* Begin TEXT EXTRACT *

If I get an estimated bill I phone customer services, give them the new reading and ask for a new bill. I don't pay by direct debit and I get paper bills. Hard-copy utility bills are very handy and given their ineptitude with calculators or simple spread-sheets, would you want ESB (other re-branded energy suppliers may operate in your area) to have access to your bank account?

An early version of my simple ESB template is available as a key post (rates are well out of date by now)

I'll update it when I get a chance.


----------



## Andrew Murphy (8 Jun 2019)

Hi mathepac,

I have had a look at your spreadsheet, run a few of my bills through it, and don't get what problem it solves. All it seems to do is verify what my supplier has charged me.

I get what you are saying about the impact of over/under charging and more generally the cost burden the new smart meters will have on energy users, but the easiest way to avoid wild estimated readings is to provide actual meter readings to ESB Networks on a regular basis, for example on the
first day of every odd month i.e. a few days before your supplier issues their bi-monthly invoice.

I can't help thinking you are over complicating the problem.

I think the real issue we ought to be discussing are the data protection / privacy issues that smart meters will introduce, but that is a topic for another thread perhaps.

* End TEXT EXTRACT *

Reproduce word for word the section of the ESB billing thread that opens with the words containing "If I get an" and closes with "your bank account?".

* Begin STORED ROWS *

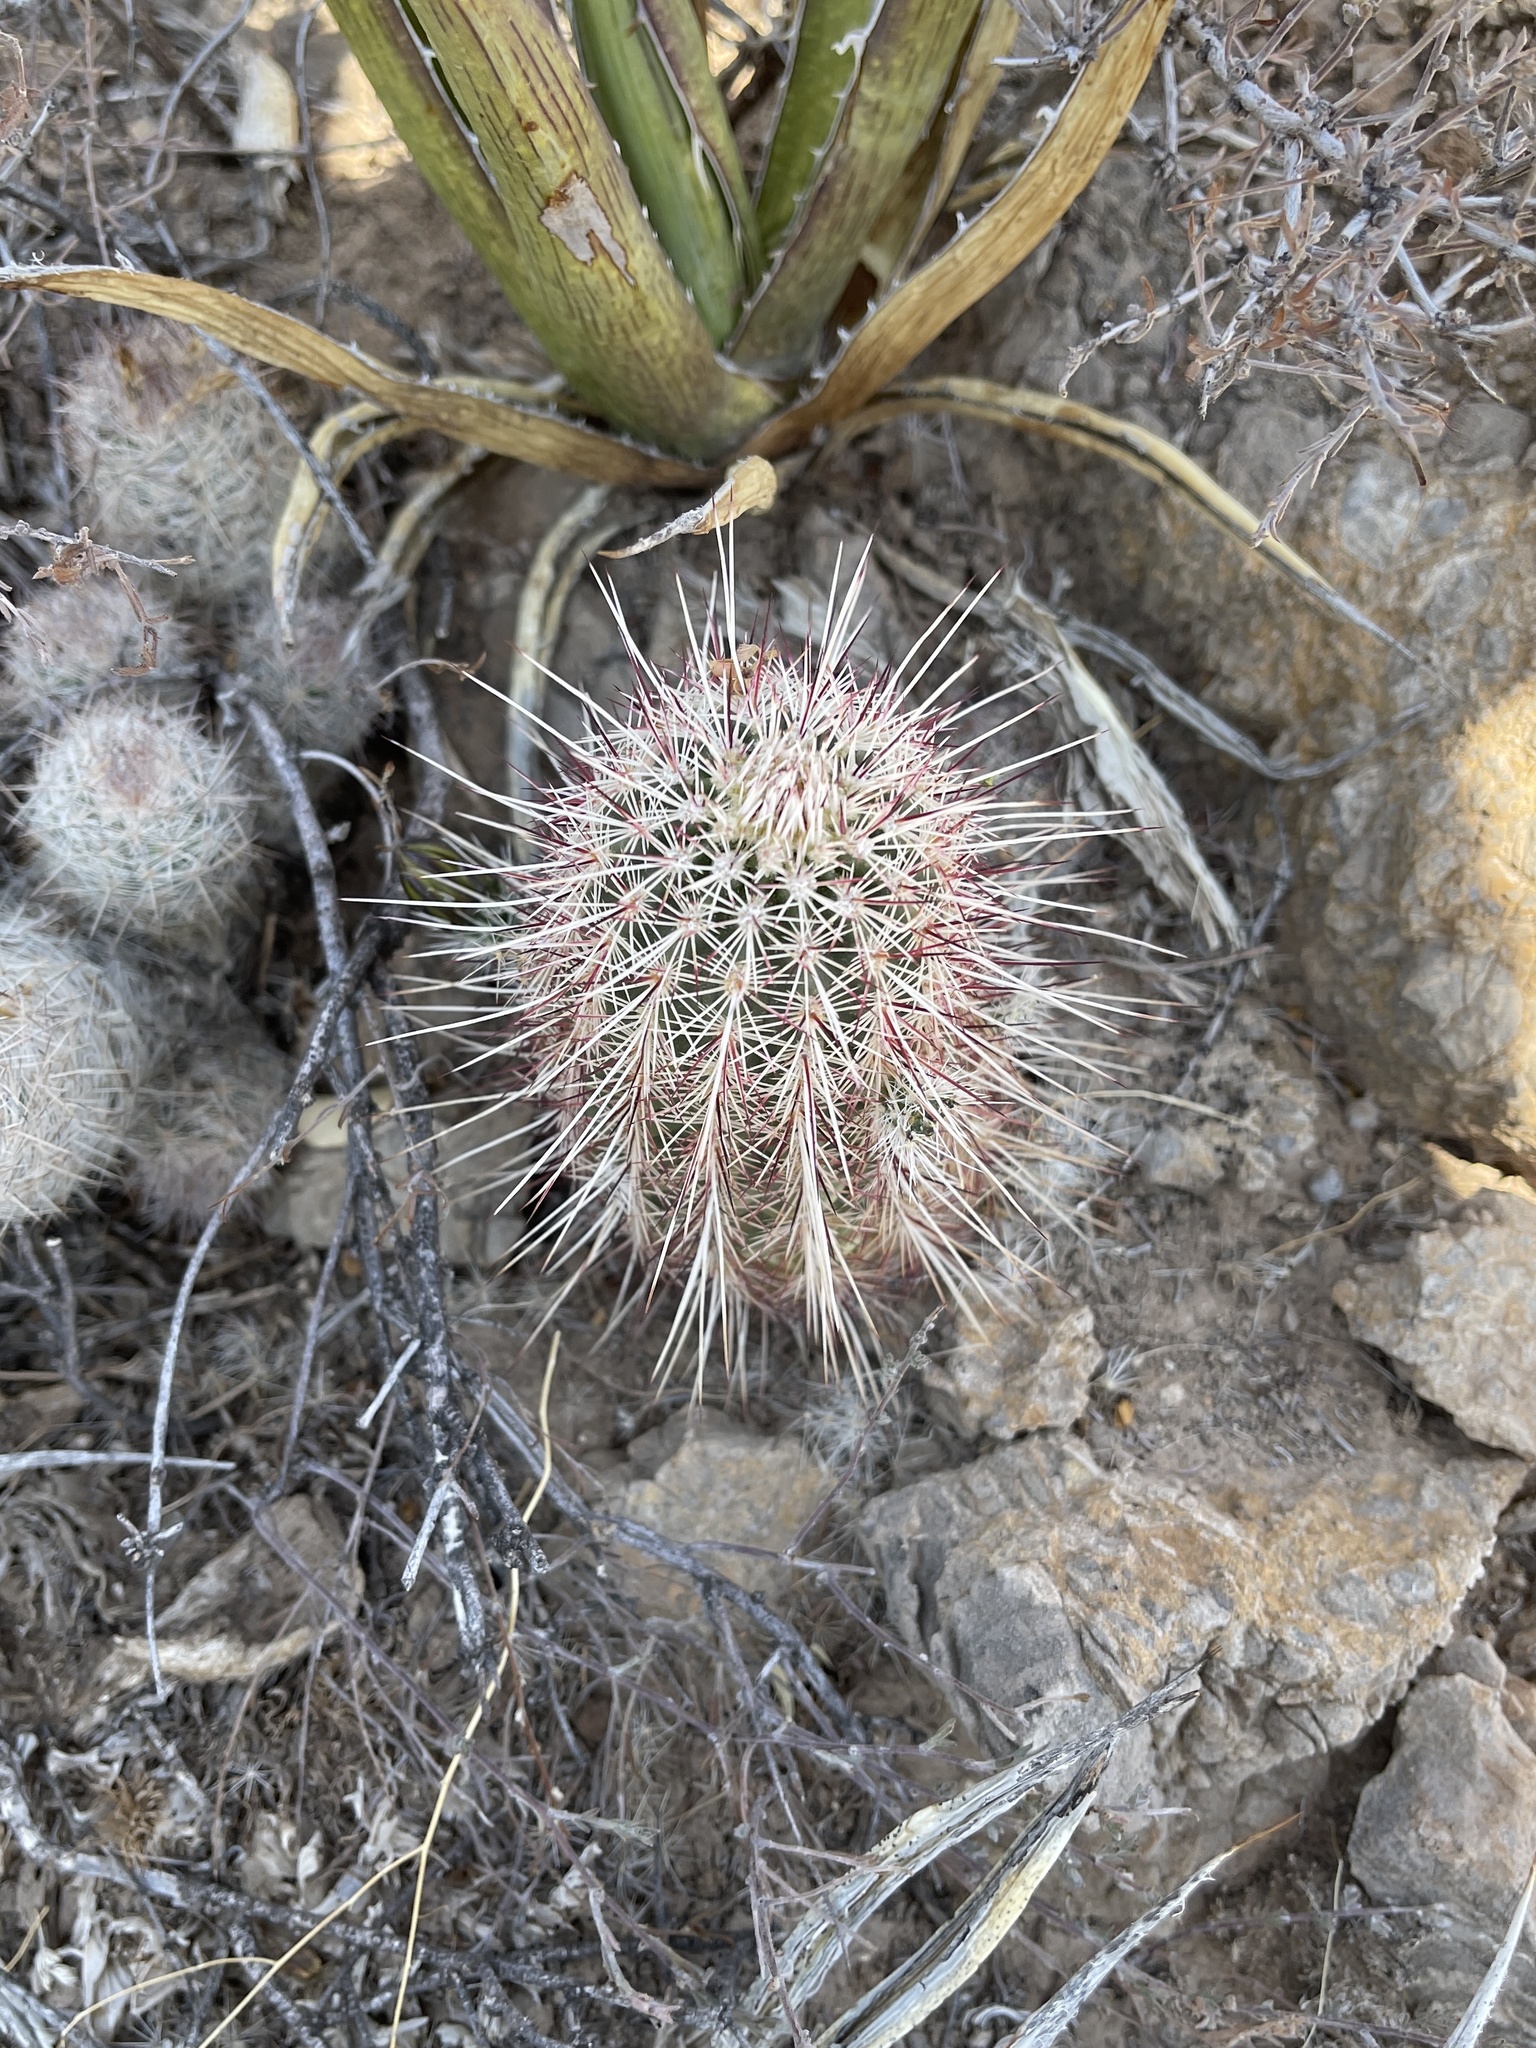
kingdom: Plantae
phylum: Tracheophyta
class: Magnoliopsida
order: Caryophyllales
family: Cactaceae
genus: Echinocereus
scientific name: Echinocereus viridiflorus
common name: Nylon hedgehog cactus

* End STORED ROWS *

OUTPUT FOR THIS TASK:
If I get an estimated bill I phone customer services, give them the new reading and ask for a new bill. I don't pay by direct debit and I get paper bills. Hard-copy utility bills are very handy and given their ineptitude with calculators or simple spread-sheets, would you want ESB (other re-branded energy suppliers may operate in your area) to have access to your bank account?